Building a Reputation – Ok, I’m Off

By June 6, 2016Blog

Building a Reputation

George Underwood finds it difficult to talk about his old friend David Robert Jones, alias David Bowie. In a radio interview, Underwood candidly shared stories of Bowie when they were children – Underwood was responsible for Bowie’s damaged but ultimately supercool eye injury that is a small, but iconic part of the legend and story of Bowie and his persona. What came across really authentically as Underwood recounted fond memories of a dear friend, was the enigmatic nature of Bowie’s enthusiastic and inquisitive mind, his wit, his magnetic character, his confidence and his energy, which were ever-present in an extraordinary life.

It will be no surprise to you to learn then that I have been a fan of Bowie for many years and his passing has left a deep impression on me: how can someone I had never met have such a hold on my emotions? I’m not alone it seems. In a strange way, I felt disappointed that so many other people were deeply affected too, mistaken in my selfish love that Bowie was all mine.

This effect is rare. Bowie represented a dream, a fantasy, a way of life that remained intact, right up and and even beyond his death. His reputation, for many people, remains intact. George Underwood, in one breath, felt traumatised and then relieved that he didn’t know that Bowie was close to the end. There was no slow close – we had no time to adjust. ‘Wham Bam Thank you Mam’, as Underwood remarked. This  has become part of Bowie’s legend.

How do you build your reputation?                                                                

So let’s be honest. Like Bowie, can you hold people’s attention and have them hanging on your every word? Or do they suddenly find they have to be somewhere else, or interrupt you mid-stream? Personal impact is important – no, it’s crucial for success not only personally but also professionally. If you want to influence people, be an effective leader and achieve great results then you need bags of impact. Where does it come from and how do you get more of it?

When you are confident you are free to be yourself

My experience in helping people to develop their personal impact has led me to recognise that the foundation of personal impact is self-confidence. We believe confidence isn’t about outward show, it’s about inner strength and self-belief. If you believe in yourself you will feel more confident. Beliefs are created and reinforced by experience and thoughts. The way you think about yourself has a profound effect on the impact you have on others. You can develop confidence by talking to yourself in a positive way, making positive pictures in your mind and acting as if you are confident by taking risks. If this doesn’t work, you may need the help of a coach.

When you are real you have impact

Being real is an important component of making a positive impact. People who are comfortable being themselves don’t feel the need to conform to the expectations of others and are often perceived as having presence.

Think of Bowie.

You can’t be authentic without inner confidence. People who are confident act naturally as they don’t feel the need to put on a mask. When your words and actions match, and that congruence is combined with confidence and conviction, you will have a magnetic personality that attracts people to you. Those who say one thing and do another rarely have impact, nor those who seek constantly to please and satisfy others.

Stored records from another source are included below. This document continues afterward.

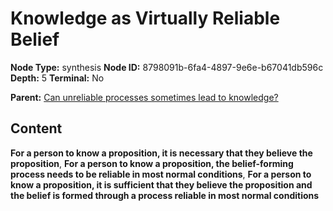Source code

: # Knowledge as Virtually Reliable Belief

**Node Type:** synthesis
**Node ID:** 8798091b-6fa4-4897-9e6e-b67041db596c
**Depth:** 5
**Terminal:** No

**Parent:** [Can unreliable processes sometimes lead to knowledge?](can-unreliable-processes-sometimes-lead-to-knowledge-antithesis-b3e5bb7d-687b-45e1-818d-09ee2d2e3515.md)

## Content

**For a person to know a proposition, it is necessary that they believe the proposition**, **For a person to know a proposition, the belief-forming process needs to be reliable in most normal conditions**, **For a person to know a proposition, it is sufficient that they believe the proposition and the belief is formed through a process reliable in most normal conditions**
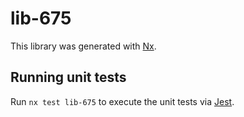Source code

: # lib-675

This library was generated with [Nx](https://nx.dev).

## Running unit tests

Run `nx test lib-675` to execute the unit tests via [Jest](https://jestjs.io).
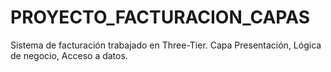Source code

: # PROYECTO_FACTURACION_CAPAS
 Sistema de facturación trabajado en Three-Tier. Capa Presentación, Lógica de negocio, Acceso a datos.
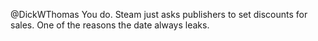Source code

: @DickWThomas You do. Steam just asks publishers to set discounts for sales. One of the reasons the date always leaks.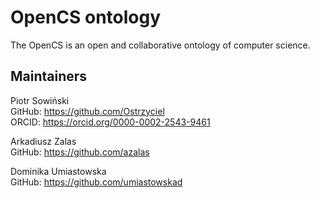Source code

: # OpenCS ontology
The OpenCS is an open and collaborative ontology of computer science.

## Maintainers
Piotr Sowiński \
GitHub: https://github.com/Ostrzyciel \
ORCID: https://orcid.org/0000-0002-2543-9461

Arkadiusz Zalas \
GitHub: https://github.com/azalas

Dominika Umiastowska \
GitHub: https://github.com/umiastowskad
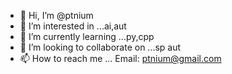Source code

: - 👋 Hi, I’m @ptnium
- 👀 I’m interested in ...ai,aut
- 🌱 I’m currently learning ...py,cpp
- 💞️ I’m looking to collaborate on ...sp aut
- 📫 How to reach me ... Email: ptnium@gmail.com

<!---
ptnium/ptnium is a ✨ special ✨ repository because its `README.md` (this file) appears on your GitHub profile.
You can click the Preview link to take a look at your changes.
--->
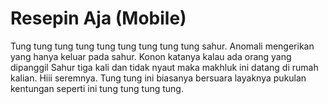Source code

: # Resepin Aja (Mobile)

Tung tung tung tung tung tung tung tung tung sahur. Anomali mengerikan yang hanya keluar pada sahur. Konon katanya kalau ada orang yang dipanggil Sahur tiga kali dan tidak nyaut maka makhluk ini datang di rumah kalian. Hiii seremnya. Tung tung ini biasanya bersuara layaknya pukulan kentungan seperti ini tung tung tung tung.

When you have impact you have influence

Personal impact can be defined as ‘having an effect upon someone or something’. When you make an impact – positive or negative – people will react in some way. The secret of success lies in being aware of the impact you’re making on others then adapting what you do to get the result you want. You will be more likely to ‘hit it off’ with people when you match your communication style to suit the other person. When you make a positive impact you have a head start when it comes to influencing and persuading others to buy your ideas. You are more likely to persuade your boss to give you a raise or convince a customer that you can provide what they want when the impression you make is of a confident, genuine person who is ‘speaking their language’.

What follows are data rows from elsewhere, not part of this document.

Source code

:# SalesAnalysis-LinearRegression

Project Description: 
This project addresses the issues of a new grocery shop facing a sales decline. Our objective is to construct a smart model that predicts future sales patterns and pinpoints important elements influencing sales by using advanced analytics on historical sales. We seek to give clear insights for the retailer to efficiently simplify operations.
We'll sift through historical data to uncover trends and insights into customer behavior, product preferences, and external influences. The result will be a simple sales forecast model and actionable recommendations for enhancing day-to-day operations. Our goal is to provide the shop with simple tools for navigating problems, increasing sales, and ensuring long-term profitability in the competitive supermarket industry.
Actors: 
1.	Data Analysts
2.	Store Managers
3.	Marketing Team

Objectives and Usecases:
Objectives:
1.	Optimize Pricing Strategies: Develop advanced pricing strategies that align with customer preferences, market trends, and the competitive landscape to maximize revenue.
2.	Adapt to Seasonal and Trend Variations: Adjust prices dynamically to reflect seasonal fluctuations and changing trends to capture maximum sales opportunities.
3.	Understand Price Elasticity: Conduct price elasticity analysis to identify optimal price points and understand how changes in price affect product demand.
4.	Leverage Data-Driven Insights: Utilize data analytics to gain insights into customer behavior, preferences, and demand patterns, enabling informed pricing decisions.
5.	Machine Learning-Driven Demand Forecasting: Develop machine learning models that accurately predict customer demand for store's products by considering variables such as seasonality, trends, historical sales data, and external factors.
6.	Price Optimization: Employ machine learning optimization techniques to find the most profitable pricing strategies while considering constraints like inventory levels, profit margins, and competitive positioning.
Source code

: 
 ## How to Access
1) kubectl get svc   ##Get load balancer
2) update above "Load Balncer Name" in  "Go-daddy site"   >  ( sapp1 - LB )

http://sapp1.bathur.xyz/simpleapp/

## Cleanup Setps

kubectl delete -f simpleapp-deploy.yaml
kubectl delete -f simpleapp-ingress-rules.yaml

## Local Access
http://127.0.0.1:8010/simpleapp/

You need influence to be a leader

When building a reputation, whether we lead a team or not we are all leaders – personally responsible for the direction we’re heading, motivating ourselves and attaining our goals. Once you’re clear about where you want to go and how you will get there you are well on your way towards achieving it. Effective leadership is about walking your talk and practising what you preach. The more able you are as a leader the more influential you will become. When leaders create and share a compelling vision they inspire and motivate people. Visionary leaders think big and act with boldness. They know where they’re going and the kind of impact they want to make.

We can’t all be David Bowie. But all is not lost. We, too, can find ways to create his energy, inner-confidence, and curiosity for life.